Des anecdotes comme celle-ci découlent du temps passé par Richardson en tant que membre de l’entourage de Picasso dans les années 1950. Il vivait alors dans un château français avec le riche connaisseur Douglas Cooper, qui, comme le dit Richardson avec une fausse modestie timide, collectionnait « des œuvres d’art cubistes et de beaux jeunes hommes ». Cooper et Richardson ont cuisiné pour Picasso et ses disciples alors qu’ils rentraient chez eux après les corridas d’Arles et il a remboursé cette hospitalité avec des cadeaux de dessins. Plus tard, réalisant ce que valaient ses gribouillis occasionnels, il leur donna du caviar à la place, ce qui, selon lui, était moins cher.
La biographie est animée par cette intimité anecdotique, même si lorsque j’ai rencontré Richardson à New York en 2008, il m’a dit : « Je suis sûr que Picasso aurait détesté mes livres. Les engouements que Richardson documente étaient les sources de l’imagerie de Picasso et il voulait garder secret ce réservoir psychique. Richardson, cependant, a ingénieusement déchiffré l’art sans démystifier l’artiste.

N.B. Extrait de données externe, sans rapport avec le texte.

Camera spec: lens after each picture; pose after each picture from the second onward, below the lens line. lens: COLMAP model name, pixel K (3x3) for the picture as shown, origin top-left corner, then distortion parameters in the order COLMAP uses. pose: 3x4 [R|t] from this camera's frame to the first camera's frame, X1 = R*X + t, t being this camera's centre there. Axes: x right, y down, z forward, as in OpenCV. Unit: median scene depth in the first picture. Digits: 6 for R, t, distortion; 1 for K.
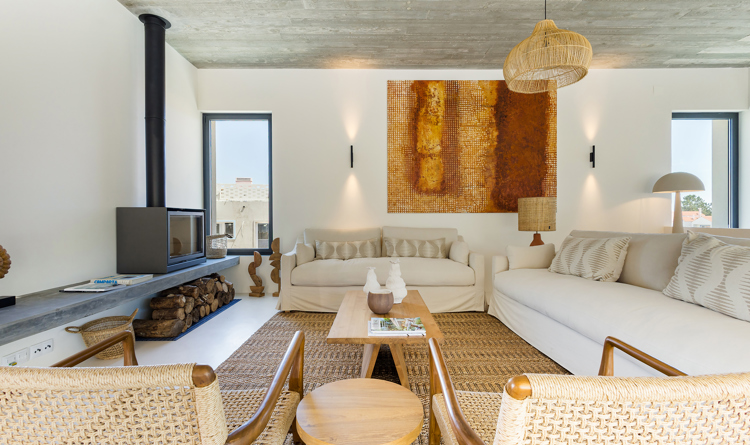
lens RADIAL K [[353.8, 0, 368.3], [0, 353.8, 218.5], [0, 0, 1]] dist [0.008858, 0.000057]
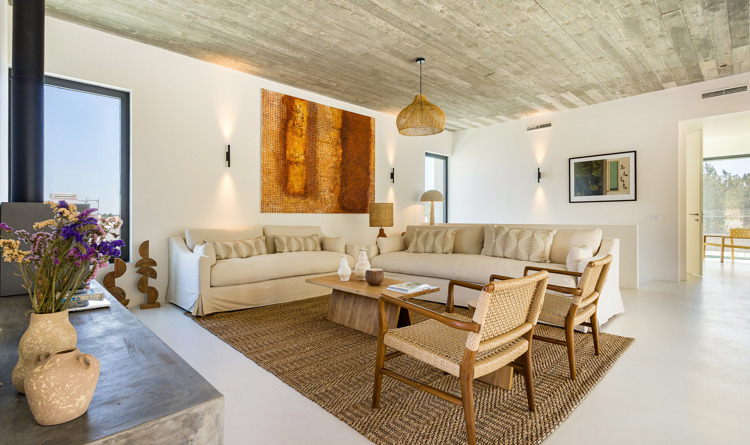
lens RADIAL K [[359.2, 0, 374.6], [0, 359.2, 216.3], [0, 0, 1]] dist [0.013422, 0.000182]
pose [[0.724869, 0.002385, 0.688883, -0.443414], [0.001679, 0.999985, -0.005229, 0.000848], [-0.688885, 0.004947, 0.724854, -0.016940]]
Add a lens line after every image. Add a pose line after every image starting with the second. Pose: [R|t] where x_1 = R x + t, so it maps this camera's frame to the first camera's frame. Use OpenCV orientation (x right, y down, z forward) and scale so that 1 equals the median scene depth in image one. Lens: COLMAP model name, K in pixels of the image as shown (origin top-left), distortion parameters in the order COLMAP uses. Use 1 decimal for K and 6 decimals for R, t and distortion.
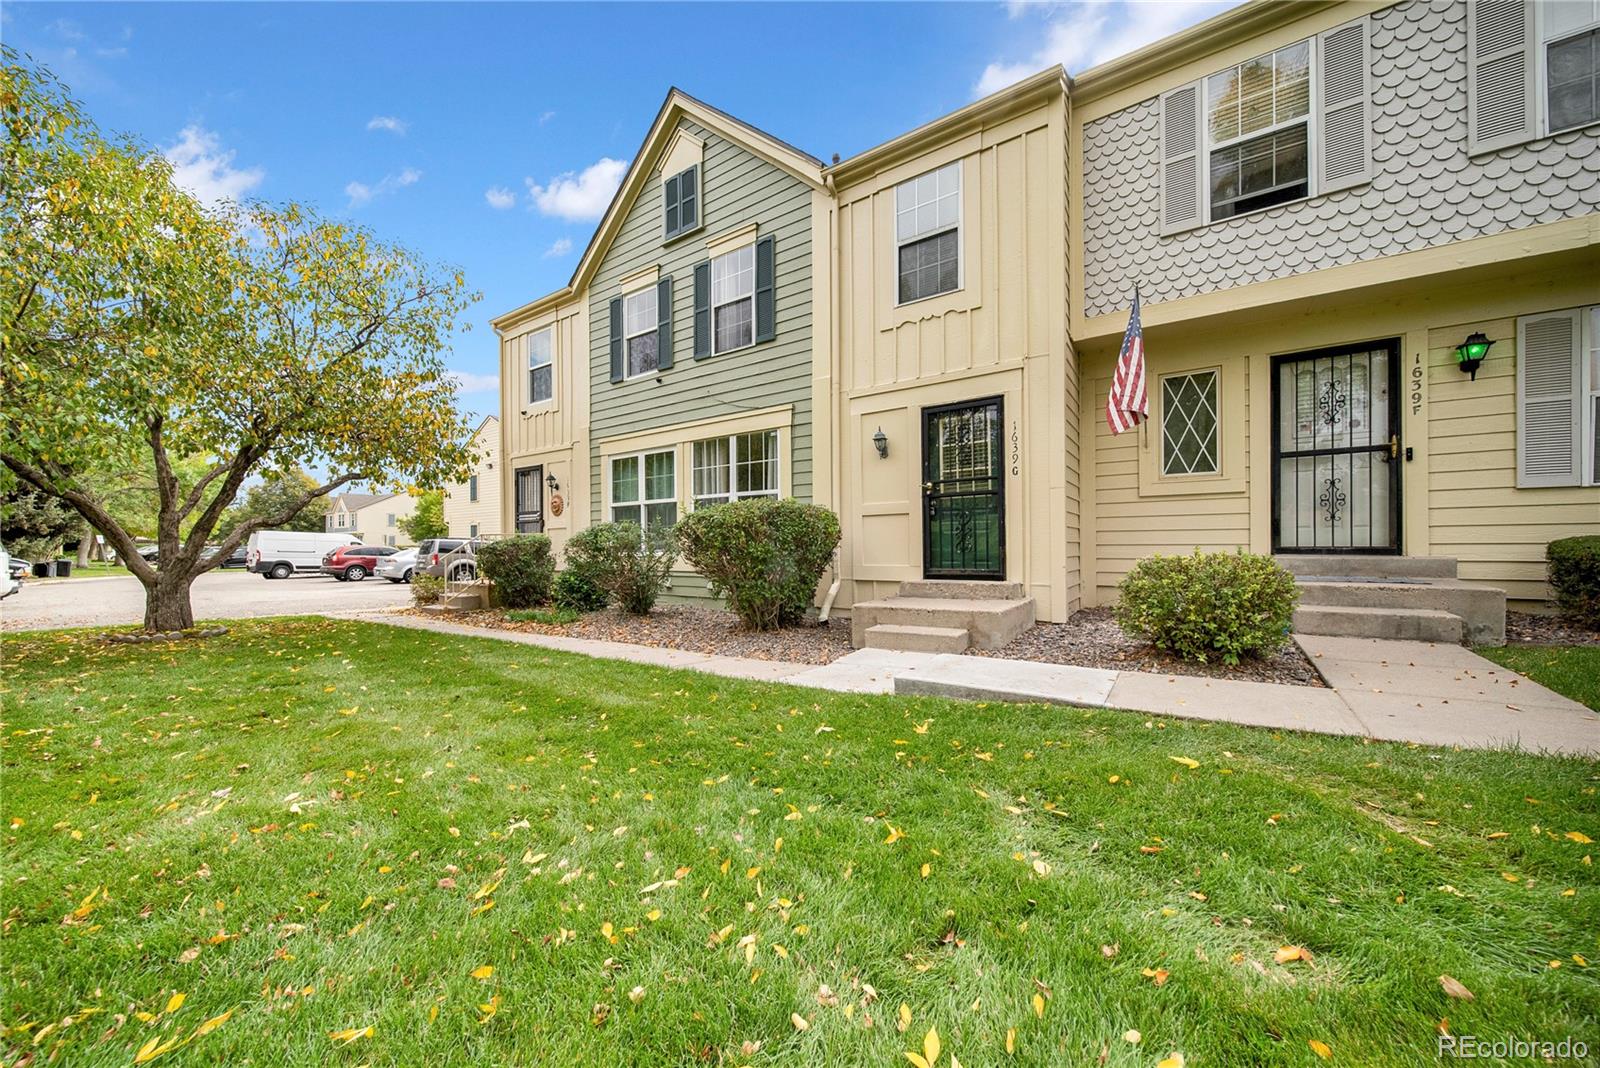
lens RADIAL K [[573.3, 0, 796.6], [0, 573.3, 546.0], [0, 0, 1]] dist [-0.002653, -0.000652]
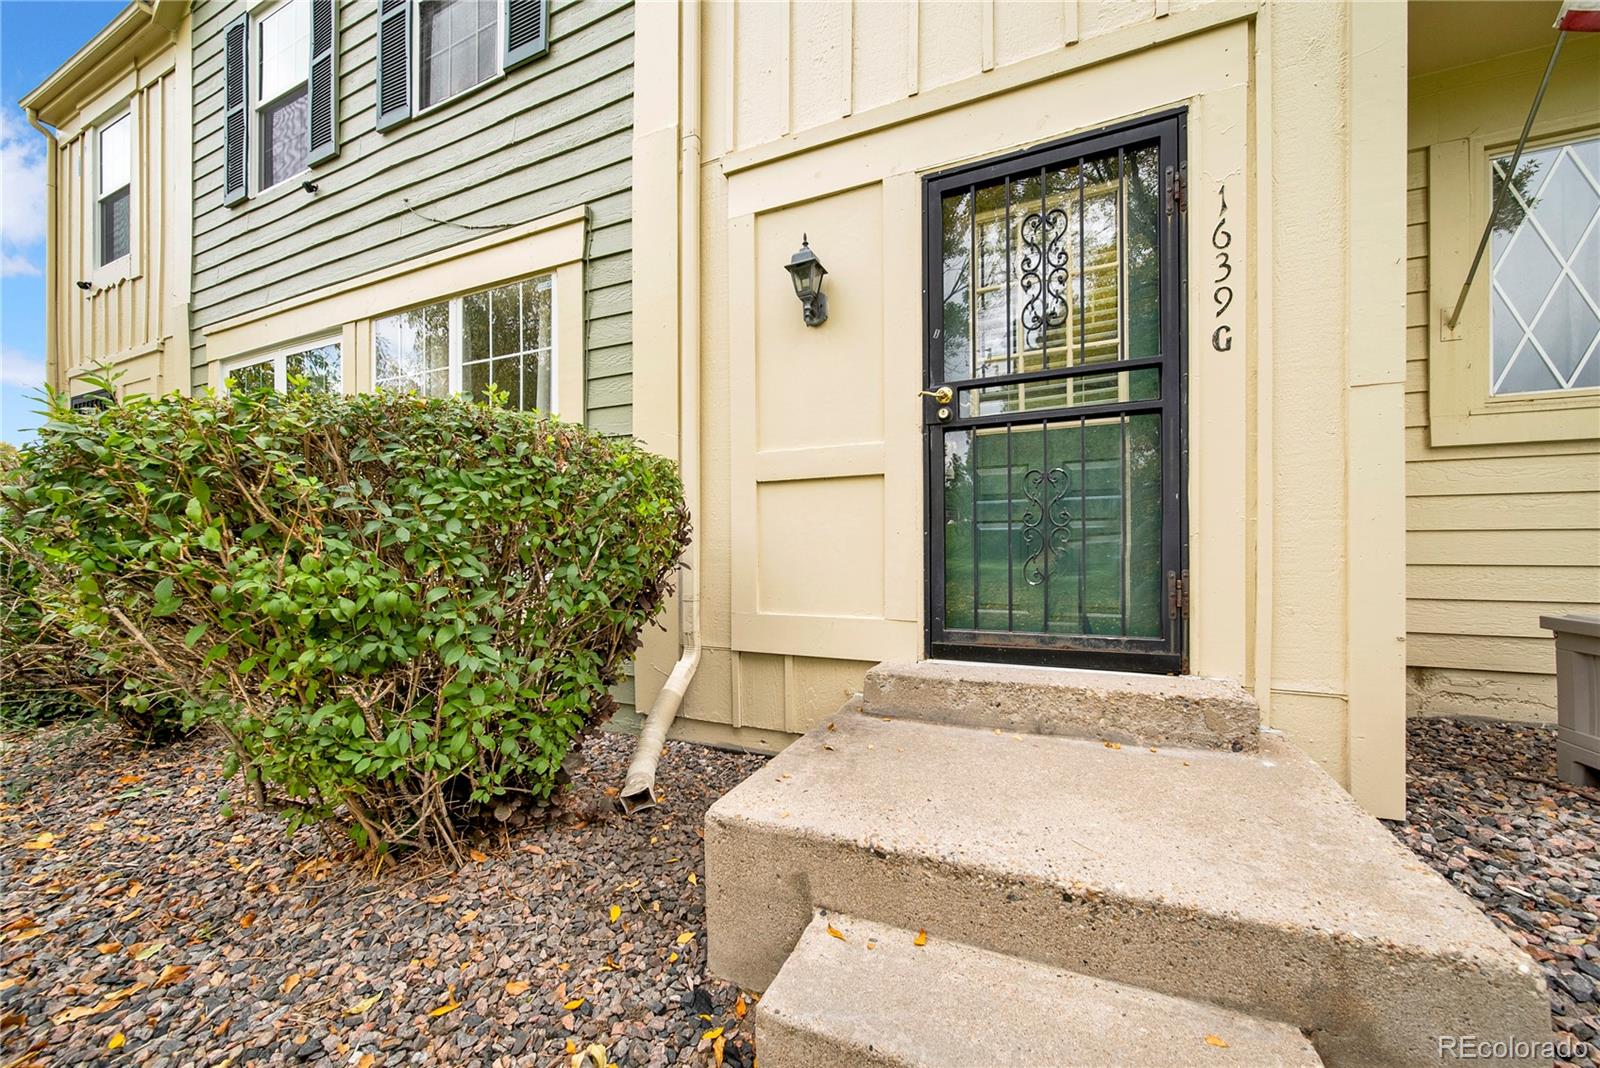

Ce volume posthume est plus bref que ses prédécesseurs et a évidemment été produit avec difficulté : Richardson souffrait de dégénérescence maculaire, ce qui lui permettait de voir des peintures mais lui causait des problèmes d’impression, et il avait besoin de l’aide de collaborateurs dont la contribution réelle au livre n’est pas claire. C’est tout de même dommage qu’il n’y ait pas un cinquième volet, ou un sixième, pour suivre le sujet dans sa vieillesse féconde et provocante. Après Picasso, Dora Maar a au moins eu Dieu ; Le Picasso de Richardson ne sera pas si facile à remplacer.